◆ Action item:
Put every line of the records below into a numbered list, omitting any blank lines.

Records from a collection
◇ ◇ ◇

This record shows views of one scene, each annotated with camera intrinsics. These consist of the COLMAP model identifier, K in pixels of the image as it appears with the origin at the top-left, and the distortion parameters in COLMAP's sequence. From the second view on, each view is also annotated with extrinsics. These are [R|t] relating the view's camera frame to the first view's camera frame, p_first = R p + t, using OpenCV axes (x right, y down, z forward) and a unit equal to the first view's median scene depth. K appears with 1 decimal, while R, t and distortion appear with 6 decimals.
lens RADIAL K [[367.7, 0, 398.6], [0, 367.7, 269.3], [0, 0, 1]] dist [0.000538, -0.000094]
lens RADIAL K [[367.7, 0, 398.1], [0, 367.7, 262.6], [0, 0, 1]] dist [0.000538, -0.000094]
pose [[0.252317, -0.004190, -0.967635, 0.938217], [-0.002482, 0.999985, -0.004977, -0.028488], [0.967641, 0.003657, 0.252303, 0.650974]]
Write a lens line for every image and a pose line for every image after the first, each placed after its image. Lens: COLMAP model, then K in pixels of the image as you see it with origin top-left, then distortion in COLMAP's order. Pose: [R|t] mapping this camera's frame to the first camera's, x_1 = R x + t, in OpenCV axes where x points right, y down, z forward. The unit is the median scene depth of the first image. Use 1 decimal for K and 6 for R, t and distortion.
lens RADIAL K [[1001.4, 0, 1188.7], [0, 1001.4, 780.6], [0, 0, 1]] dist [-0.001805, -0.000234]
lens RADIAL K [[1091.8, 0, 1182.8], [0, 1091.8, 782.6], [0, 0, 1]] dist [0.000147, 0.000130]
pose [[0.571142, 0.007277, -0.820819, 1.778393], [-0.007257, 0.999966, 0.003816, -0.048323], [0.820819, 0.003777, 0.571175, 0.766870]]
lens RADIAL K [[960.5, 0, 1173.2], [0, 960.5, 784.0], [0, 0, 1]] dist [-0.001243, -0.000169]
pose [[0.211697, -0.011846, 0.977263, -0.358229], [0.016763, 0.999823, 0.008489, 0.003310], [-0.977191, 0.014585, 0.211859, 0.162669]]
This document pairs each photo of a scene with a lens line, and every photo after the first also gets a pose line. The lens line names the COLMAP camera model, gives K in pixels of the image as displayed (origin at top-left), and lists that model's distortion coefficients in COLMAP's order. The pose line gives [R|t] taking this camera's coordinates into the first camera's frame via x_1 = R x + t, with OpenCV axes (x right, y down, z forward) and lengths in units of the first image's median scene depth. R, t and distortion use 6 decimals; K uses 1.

◇ ◇ ◇

◆ Expected answer:
1. This record shows views of one scene, each annotated with camera intrinsics. These consist of the COLMAP model identifier, K in pixels of the image as it appears with the origin at the top-left, and the distortion parameters in COLMAP's sequence. From the second view on, each view is also annotated with extrinsics. These are [R|t] relating the view's camera frame to the first view's camera frame, p_first = R p + t, using OpenCV axes (x right, y down, z forward) and a unit equal to the first view's median scene depth. K appears with 1 decimal, while R, t and distortion appear with 6 decimals.
2. lens RADIAL K [[367.7, 0, 398.6], [0, 367.7, 269.3], [0, 0, 1]] dist [0.000538, -0.000094]
3. lens RADIAL K [[367.7, 0, 398.1], [0, 367.7, 262.6], [0, 0, 1]] dist [0.000538, -0.000094]
4. pose [[0.252317, -0.004190, -0.967635, 0.938217], [-0.002482, 0.999985, -0.004977, -0.028488], [0.967641, 0.003657, 0.252303, 0.650974]]
5. Write a lens line for every image and a pose line for every image after the first, each placed after its image. Lens: COLMAP model, then K in pixels of the image as you see it with origin top-left, then distortion in COLMAP's order. Pose: [R|t] mapping this camera's frame to the first camera's, x_1 = R x + t, in OpenCV axes where x points right, y down, z forward. The unit is the median scene depth of the first image. Use 1 decimal for K and 6 for R, t and distortion.
6. lens RADIAL K [[1001.4, 0, 1188.7], [0, 1001.4, 780.6], [0, 0, 1]] dist [-0.001805, -0.000234]
7. lens RADIAL K [[1091.8, 0, 1182.8], [0, 1091.8, 782.6], [0, 0, 1]] dist [0.000147, 0.000130]
8. pose [[0.571142, 0.007277, -0.820819, 1.778393], [-0.007257, 0.999966, 0.003816, -0.048323], [0.820819, 0.003777, 0.571175, 0.766870]]
9. lens RADIAL K [[960.5, 0, 1173.2], [0, 960.5, 784.0], [0, 0, 1]] dist [-0.001243, -0.000169]
10. pose [[0.211697, -0.011846, 0.977263, -0.358229], [0.016763, 0.999823, 0.008489, 0.003310], [-0.977191, 0.014585, 0.211859, 0.162669]]
11. This document pairs each photo of a scene with a lens line, and every photo after the first also gets a pose line. The lens line names the COLMAP camera model, gives K in pixels of the image as displayed (origin at top-left), and lists that model's distortion coefficients in COLMAP's order. The pose line gives [R|t] taking this camera's coordinates into the first camera's frame via x_1 = R x + t, with OpenCV axes (x right, y down, z forward) and lengths in units of the first image's median scene depth. R, t and distortion use 6 decimals; K uses 1.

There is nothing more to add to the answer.